Editor’s note: This column by the late Bev Davis originally was published July 26, 2000. Davis passed away Aug. 1, 2010, of a sudden illness.
A few weeks ago, a situation turned out differently than I had hoped it would. Disappointed, I went around for days seeing “THE END” in bold neon letters stamped across the plans and hopes I’d had in mind.
Apathy finally set in, and just when I thought I didn’t care any more, I saw a poster with the message, “What seems to be an end is, in reality, a new beginning.”
Boy, I needed that.
Life doesn’t always meet our expectations. When it doesn’t, why do we always assume everything goes down the tubes?
I’ve decided that my reason is that I don’t like to struggle. I want things to flow along easily and smoothly with me as the recipient of all things bright and beautiful. I know, deep down, that’s not the best way to grow and mature.
A friend of mine raises butterflies. I had often heard about the struggle that comes before the beautiful winged creature emerges from the cocoon but had never witnessed it until one day when I visited her home.

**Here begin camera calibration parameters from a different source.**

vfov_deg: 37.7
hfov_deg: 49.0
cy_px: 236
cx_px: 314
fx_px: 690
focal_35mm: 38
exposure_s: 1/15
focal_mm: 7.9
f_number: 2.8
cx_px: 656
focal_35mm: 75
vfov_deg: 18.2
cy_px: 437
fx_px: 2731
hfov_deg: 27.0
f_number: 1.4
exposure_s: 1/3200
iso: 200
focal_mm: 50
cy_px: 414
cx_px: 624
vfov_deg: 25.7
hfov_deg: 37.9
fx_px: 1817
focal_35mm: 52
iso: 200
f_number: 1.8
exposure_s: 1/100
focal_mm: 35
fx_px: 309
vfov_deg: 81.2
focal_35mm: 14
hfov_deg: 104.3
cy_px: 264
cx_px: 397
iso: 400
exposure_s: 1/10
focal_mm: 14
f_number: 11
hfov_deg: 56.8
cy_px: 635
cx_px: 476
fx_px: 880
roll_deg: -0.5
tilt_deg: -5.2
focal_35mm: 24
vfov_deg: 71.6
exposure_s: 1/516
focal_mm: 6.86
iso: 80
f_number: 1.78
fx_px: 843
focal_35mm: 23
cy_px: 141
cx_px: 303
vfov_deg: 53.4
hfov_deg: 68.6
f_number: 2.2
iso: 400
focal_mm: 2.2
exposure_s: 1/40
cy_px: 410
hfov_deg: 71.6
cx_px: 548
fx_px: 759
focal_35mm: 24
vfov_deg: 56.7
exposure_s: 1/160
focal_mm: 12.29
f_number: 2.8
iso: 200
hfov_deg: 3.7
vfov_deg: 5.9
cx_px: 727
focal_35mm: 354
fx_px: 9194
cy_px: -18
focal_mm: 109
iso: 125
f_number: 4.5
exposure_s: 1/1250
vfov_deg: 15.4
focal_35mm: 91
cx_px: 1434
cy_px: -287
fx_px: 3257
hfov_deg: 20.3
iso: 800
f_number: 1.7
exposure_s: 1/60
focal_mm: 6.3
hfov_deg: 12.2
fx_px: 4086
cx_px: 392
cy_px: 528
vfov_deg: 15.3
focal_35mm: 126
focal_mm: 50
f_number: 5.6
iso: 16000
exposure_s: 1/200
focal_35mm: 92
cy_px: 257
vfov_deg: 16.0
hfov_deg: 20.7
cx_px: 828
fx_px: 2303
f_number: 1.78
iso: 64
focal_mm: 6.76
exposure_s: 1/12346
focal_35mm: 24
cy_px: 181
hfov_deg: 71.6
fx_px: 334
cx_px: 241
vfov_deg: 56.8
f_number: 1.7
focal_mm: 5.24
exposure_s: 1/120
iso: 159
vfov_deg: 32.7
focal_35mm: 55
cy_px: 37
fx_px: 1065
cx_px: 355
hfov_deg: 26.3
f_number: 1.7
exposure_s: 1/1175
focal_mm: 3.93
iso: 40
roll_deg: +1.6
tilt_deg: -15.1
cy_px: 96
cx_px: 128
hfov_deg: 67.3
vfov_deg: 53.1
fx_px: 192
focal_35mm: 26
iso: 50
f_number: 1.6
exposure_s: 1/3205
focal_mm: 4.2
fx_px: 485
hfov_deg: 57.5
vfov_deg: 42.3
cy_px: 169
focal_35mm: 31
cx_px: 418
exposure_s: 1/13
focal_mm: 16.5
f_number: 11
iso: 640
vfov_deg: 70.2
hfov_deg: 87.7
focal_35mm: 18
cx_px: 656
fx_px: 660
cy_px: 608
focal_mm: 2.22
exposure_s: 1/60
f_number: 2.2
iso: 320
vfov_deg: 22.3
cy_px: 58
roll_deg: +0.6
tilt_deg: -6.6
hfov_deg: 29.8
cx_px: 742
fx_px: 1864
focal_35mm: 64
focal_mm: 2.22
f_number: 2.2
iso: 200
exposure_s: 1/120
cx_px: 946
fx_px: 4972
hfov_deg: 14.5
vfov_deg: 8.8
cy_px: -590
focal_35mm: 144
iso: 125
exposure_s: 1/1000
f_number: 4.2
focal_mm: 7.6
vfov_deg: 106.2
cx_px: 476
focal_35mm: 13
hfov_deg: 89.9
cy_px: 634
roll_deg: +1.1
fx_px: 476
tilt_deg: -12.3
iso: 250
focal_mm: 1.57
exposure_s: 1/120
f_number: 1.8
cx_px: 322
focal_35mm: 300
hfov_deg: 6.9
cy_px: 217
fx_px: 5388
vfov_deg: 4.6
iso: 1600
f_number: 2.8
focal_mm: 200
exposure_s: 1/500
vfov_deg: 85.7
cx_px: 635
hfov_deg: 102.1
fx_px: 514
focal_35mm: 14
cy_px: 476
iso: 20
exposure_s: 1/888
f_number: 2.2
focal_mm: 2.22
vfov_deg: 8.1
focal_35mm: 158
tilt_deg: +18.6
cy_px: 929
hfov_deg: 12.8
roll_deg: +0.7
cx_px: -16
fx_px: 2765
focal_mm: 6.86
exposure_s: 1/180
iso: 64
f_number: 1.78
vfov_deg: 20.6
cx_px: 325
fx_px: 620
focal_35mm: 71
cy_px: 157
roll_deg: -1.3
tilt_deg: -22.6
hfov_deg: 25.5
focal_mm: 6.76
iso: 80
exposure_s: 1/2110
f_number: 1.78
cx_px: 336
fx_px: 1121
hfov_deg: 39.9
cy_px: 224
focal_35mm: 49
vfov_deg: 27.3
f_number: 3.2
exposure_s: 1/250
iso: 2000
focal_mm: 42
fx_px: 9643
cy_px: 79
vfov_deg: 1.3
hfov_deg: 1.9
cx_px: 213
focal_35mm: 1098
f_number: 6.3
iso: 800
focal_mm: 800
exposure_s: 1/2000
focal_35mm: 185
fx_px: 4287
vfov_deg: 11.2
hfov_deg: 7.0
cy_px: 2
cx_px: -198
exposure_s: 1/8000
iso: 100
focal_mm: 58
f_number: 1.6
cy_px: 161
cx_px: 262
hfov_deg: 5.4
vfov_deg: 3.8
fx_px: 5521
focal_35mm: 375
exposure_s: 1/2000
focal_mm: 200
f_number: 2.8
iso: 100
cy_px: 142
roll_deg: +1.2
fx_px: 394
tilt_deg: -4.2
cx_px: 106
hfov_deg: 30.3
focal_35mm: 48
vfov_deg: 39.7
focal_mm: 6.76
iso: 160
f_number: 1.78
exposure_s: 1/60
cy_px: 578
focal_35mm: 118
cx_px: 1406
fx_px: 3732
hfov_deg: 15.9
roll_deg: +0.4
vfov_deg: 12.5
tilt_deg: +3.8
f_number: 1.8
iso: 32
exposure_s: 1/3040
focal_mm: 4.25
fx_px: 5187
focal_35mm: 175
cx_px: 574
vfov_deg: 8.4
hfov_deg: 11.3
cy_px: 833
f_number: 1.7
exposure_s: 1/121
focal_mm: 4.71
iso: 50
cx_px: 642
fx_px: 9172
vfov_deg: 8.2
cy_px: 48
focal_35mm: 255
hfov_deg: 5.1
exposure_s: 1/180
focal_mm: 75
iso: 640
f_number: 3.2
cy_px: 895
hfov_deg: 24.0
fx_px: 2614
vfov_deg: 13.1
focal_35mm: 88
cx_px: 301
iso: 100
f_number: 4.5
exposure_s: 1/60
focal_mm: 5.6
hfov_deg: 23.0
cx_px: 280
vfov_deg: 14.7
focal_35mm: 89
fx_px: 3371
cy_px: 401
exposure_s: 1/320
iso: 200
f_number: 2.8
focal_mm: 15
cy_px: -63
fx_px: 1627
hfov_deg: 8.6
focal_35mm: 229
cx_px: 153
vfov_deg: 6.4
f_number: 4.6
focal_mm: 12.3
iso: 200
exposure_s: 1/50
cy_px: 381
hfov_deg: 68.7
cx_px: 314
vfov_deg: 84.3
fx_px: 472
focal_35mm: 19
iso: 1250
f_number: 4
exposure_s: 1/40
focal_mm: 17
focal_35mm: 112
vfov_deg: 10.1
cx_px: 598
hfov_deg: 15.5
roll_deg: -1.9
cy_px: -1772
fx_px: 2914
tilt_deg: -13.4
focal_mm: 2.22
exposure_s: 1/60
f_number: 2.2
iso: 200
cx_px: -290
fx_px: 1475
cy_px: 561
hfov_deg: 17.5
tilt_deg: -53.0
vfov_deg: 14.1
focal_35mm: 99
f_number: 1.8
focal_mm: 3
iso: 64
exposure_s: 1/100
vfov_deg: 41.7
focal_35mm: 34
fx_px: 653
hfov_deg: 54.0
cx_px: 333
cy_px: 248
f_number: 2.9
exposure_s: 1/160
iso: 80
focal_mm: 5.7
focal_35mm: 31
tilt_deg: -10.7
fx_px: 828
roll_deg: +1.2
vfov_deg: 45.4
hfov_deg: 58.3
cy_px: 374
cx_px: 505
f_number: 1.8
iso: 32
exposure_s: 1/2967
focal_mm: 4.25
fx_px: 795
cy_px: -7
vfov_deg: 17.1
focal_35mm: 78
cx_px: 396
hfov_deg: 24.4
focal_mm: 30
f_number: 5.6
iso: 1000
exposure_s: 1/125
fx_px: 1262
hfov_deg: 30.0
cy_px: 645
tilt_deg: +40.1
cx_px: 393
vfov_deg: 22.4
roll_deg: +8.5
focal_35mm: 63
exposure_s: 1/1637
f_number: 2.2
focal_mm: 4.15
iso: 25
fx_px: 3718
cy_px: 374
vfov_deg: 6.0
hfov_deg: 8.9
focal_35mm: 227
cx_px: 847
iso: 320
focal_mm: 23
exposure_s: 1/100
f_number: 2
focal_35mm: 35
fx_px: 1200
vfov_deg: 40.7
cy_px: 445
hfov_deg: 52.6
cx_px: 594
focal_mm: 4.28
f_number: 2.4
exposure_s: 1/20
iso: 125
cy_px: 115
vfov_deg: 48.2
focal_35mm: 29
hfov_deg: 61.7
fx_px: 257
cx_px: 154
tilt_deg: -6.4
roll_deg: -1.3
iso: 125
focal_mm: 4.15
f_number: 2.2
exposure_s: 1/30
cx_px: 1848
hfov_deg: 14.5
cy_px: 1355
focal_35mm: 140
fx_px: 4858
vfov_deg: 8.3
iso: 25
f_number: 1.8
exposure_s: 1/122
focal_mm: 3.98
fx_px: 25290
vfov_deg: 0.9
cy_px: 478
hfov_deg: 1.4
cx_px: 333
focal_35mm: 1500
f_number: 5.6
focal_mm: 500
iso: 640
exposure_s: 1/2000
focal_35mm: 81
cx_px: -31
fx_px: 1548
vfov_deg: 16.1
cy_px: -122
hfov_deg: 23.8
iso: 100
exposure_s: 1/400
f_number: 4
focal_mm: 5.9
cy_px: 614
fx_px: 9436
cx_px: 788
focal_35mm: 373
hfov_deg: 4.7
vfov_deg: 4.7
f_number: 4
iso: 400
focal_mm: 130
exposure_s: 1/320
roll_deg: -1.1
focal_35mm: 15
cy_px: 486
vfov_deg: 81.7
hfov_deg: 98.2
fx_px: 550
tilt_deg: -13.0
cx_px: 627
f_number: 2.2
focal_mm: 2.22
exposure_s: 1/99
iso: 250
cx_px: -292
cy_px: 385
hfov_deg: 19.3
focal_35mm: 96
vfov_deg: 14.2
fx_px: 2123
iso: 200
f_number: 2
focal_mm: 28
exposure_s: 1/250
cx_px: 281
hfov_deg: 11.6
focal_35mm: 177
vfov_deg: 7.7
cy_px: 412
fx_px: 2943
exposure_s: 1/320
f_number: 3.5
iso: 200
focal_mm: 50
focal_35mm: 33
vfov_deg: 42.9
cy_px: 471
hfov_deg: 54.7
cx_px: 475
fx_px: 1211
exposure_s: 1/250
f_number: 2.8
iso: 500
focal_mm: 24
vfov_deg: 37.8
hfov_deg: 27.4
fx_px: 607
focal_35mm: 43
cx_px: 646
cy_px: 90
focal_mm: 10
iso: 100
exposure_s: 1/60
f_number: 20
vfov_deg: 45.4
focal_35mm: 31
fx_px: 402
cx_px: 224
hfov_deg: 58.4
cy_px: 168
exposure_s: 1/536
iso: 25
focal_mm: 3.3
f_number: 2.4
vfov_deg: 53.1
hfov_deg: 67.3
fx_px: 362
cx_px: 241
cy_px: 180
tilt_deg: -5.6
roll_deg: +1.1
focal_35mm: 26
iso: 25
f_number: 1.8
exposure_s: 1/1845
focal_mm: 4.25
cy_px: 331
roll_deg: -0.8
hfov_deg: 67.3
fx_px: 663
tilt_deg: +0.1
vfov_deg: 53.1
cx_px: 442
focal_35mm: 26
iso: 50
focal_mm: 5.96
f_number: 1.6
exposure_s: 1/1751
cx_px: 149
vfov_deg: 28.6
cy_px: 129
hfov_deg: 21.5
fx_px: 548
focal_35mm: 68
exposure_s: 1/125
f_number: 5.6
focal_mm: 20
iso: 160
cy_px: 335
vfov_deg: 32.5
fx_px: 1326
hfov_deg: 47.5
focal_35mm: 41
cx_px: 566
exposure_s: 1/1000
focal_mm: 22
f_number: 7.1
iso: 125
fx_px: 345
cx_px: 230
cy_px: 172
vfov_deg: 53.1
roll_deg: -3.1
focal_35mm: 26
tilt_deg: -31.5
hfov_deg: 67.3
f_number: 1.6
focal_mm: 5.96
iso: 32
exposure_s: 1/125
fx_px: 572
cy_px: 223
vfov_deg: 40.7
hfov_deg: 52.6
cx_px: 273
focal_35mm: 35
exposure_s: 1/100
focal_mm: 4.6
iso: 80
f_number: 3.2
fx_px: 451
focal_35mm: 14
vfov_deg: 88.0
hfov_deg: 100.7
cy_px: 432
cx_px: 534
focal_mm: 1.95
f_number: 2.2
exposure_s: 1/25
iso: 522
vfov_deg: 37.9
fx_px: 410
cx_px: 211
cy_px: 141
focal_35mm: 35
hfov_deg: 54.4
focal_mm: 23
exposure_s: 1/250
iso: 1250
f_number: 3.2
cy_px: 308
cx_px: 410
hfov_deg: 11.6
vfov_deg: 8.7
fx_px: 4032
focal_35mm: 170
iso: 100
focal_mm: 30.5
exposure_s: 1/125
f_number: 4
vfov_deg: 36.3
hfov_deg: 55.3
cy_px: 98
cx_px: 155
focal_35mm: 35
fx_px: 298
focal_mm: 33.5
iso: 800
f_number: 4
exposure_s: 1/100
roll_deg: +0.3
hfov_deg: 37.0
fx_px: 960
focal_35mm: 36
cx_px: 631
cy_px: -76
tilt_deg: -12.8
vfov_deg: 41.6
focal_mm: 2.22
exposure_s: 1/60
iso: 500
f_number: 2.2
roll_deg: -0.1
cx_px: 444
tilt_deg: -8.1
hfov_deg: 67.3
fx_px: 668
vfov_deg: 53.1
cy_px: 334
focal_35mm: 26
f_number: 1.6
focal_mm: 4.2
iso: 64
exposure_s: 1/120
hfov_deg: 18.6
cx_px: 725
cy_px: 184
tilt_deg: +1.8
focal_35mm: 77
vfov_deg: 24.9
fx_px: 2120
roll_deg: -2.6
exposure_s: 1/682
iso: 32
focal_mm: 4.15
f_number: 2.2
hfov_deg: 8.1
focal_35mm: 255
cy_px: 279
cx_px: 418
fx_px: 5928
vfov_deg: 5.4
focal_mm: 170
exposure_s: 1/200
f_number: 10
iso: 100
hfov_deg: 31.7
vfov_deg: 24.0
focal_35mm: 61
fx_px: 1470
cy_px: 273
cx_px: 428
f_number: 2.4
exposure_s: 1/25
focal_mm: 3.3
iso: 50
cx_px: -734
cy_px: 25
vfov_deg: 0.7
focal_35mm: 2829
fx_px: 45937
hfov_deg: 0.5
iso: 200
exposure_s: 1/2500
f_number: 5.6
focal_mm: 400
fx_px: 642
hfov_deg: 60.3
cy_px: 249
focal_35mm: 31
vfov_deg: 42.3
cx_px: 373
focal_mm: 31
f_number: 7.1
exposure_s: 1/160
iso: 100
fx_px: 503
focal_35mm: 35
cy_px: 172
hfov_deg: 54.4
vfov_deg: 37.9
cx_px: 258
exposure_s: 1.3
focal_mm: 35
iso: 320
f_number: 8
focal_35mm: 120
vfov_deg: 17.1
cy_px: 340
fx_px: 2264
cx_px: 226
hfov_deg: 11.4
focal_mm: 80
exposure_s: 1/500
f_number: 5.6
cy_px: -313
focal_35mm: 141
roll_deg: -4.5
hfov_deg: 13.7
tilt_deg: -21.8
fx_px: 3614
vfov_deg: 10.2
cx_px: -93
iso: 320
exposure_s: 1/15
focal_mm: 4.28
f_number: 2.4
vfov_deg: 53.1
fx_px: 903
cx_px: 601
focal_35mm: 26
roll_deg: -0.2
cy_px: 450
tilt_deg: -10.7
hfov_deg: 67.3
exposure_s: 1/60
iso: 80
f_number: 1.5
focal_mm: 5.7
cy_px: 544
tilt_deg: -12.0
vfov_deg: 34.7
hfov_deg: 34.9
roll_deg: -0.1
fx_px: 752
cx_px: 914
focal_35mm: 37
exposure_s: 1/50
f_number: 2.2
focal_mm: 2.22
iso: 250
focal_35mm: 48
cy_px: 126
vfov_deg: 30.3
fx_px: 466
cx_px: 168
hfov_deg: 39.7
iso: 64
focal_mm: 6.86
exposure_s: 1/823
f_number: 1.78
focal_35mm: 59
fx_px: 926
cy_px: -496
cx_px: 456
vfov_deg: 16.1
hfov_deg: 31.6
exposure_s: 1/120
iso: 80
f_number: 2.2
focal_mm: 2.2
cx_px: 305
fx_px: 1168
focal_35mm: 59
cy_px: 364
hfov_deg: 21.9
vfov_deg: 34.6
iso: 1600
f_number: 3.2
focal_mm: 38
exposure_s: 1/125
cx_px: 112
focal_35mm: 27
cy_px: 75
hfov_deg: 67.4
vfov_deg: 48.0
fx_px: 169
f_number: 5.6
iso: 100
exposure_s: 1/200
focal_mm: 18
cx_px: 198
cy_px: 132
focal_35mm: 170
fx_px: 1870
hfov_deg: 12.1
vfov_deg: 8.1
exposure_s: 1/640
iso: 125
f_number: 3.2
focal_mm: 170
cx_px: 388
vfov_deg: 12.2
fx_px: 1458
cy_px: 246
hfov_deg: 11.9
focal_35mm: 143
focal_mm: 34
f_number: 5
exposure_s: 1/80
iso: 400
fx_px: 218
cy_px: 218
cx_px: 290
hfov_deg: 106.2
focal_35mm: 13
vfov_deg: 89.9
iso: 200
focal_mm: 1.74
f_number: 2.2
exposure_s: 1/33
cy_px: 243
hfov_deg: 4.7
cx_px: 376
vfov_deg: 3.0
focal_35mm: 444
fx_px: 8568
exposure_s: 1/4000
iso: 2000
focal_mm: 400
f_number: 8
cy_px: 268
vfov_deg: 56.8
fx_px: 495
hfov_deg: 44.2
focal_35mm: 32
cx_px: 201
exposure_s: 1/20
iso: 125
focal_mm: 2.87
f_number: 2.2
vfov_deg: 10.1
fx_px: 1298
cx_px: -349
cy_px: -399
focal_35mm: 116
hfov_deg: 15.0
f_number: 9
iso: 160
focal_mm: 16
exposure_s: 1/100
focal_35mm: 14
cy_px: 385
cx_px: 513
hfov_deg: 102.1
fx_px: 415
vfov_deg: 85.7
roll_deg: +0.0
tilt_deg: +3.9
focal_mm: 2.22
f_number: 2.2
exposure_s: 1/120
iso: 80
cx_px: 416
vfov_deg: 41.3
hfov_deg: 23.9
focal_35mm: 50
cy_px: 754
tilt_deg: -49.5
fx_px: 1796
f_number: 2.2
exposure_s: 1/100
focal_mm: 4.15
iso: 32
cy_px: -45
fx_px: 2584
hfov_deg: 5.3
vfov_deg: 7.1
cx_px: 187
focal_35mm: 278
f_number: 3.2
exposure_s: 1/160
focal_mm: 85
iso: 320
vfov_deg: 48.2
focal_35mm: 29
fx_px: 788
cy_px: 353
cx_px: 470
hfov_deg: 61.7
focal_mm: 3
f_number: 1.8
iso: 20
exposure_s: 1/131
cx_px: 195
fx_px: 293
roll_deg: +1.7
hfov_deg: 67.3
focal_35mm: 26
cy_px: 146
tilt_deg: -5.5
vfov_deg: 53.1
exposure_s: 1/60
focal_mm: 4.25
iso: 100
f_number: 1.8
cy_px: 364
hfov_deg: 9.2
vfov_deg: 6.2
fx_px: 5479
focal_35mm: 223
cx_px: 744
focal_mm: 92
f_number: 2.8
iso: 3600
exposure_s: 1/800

It’s hard to watch. This poor, almost nondescript little thing keeps writhing and struggling, and although it makes no sound, one can imagine the gasps and groans it might emit during the ordeal. I’ve been told if you interrupt the process, even to gently pull the edges back to make the space wider, you will prevent the worm from becoming a butterfly. What will emerge, with your assistance, will be something more than a caterpillar, but not quite a butterfly. With no identity or purpose of its own, it will wither and die.
During the struggle, fluid is forced into the butterfly’s wings, pumping in strength and defining their shape. “If you touch a wing and make a small dent, the wing will harden in that shape, and it won’t function the way it should,” my friend explained.
Once out of the cocoon, the new creature instinctively crawls laboriously to a place where it can literally “hang out” for a while. During that time, it gains strength, and when it’s ready, the wings begin to move ever so slightly. With a little practice, the butterfly senses its new identity and begins to fly. It’s now ready to take on wind, rain and the job of finding its own food. What became the end of the caterpillar was, in reality, the beginning for the butterfly.
I’m starting to believe it’s the same with every situation we face. I think there’s a lesson enveloped in the cocoon of every problem, crisis or ordeal we face. The struggle brings the strength to take the next step. If we try to force something to happen or to interrupt the struggle and avoid the pain, the process of new birth will not unfold as it should.
I think the trick is to focus on the knowledge that no matter what’s happening to us, something new is in the process of emerging. We may not know what that is, but we will rejoice when that new identity comes. It takes faith, and for me, that’s the little ray of light that flickers — ever so faintly at times, but it’s there. If we keep moving toward it, faith will lead us to the new level of growth and development.